5. Time is limited and yet limitless. When each of us are born, we have a fixed time span, albeit unknown to us. But as we live, we feel we have enough time in the world to do anything we like. We view time as unlimited. As the Roman emperor, Marcus Aurelius, warned: "You have a set period assigned you to act in, and unless you improve it to brighten and compose your thoughts, it will quickly run off with you and be lost beyond recovery."

6. Time defies attempts to be controlled, yet it can be managed. None of us can control time. Much as we would like to, we cannot have a bit extra in the good times, and a bit less in the bad times. But we can manage time. We can use time to achieve goals and be creative; we can use time to work with others; we can use time to organize the tasks that we must do to get through the day; and we can plan time so that we fulfil ourselves as complete human beings.

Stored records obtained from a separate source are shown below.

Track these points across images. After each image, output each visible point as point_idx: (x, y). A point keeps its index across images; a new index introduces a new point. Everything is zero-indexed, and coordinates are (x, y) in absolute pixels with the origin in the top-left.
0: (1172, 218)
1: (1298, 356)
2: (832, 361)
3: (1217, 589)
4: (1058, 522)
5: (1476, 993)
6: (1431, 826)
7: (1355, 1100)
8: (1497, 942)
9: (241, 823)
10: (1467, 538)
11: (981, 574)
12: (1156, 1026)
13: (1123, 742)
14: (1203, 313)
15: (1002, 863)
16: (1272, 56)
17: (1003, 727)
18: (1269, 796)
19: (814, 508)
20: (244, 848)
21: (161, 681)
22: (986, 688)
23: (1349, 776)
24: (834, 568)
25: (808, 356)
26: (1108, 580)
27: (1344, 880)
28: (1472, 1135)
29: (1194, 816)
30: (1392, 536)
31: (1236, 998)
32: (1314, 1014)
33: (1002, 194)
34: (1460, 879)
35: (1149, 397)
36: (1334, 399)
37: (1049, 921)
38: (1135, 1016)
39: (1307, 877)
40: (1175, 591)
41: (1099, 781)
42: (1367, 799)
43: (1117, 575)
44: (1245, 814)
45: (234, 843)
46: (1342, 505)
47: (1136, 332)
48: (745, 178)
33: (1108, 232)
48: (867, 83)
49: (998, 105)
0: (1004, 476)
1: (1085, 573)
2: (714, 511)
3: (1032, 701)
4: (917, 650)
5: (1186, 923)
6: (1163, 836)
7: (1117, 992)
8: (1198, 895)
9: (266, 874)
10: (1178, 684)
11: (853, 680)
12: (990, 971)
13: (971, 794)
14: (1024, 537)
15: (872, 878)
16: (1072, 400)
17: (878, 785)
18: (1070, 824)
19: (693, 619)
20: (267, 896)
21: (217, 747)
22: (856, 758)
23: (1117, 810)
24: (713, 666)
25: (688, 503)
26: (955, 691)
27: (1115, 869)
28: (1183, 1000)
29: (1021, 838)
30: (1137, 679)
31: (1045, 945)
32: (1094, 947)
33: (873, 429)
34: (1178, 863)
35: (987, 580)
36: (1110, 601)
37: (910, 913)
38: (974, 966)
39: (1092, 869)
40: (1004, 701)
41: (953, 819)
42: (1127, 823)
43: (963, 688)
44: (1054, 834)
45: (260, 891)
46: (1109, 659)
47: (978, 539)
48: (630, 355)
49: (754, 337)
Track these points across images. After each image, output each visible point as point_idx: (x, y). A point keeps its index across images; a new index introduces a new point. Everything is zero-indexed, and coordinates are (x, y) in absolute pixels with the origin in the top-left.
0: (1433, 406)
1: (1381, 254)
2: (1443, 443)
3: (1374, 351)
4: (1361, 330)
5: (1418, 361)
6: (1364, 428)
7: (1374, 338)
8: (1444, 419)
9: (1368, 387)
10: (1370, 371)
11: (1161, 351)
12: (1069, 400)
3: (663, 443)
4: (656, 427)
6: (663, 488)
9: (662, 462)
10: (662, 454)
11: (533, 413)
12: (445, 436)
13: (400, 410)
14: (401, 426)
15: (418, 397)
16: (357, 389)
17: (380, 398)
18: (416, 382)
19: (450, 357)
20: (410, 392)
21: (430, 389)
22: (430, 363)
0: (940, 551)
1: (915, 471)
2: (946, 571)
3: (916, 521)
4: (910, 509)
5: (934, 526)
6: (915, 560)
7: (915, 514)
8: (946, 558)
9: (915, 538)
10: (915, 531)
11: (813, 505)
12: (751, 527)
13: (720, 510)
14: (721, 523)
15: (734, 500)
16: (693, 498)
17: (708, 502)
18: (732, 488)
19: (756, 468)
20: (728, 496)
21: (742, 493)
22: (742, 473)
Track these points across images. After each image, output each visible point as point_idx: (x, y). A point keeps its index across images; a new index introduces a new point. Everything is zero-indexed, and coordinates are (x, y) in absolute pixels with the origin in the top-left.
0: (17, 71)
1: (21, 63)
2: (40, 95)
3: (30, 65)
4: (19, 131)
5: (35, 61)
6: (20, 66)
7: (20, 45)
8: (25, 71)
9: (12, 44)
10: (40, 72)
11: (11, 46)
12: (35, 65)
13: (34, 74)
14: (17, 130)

7. We all have time, yet few of us can claim to be perfect time managers. Many, maybe most of us, are guilty of wasting time. We fill up our working lives with empty rituals, competitive game-playing, and ego-serving politicking. We avoid responsibility for what we do with our time, imagining that it is better for us to hand that responsibility over to others. Yet, we are all capable of becoming accomplished time managers. We can wrest back control of our time from others and make up our minds to organize it, make the most of every moment, and at the end of each day look back on a day that has achieved something.

Understand these 7 paradoxes of time and you'll be well on the way to managing your time in a more productive, relaxed and balanced way.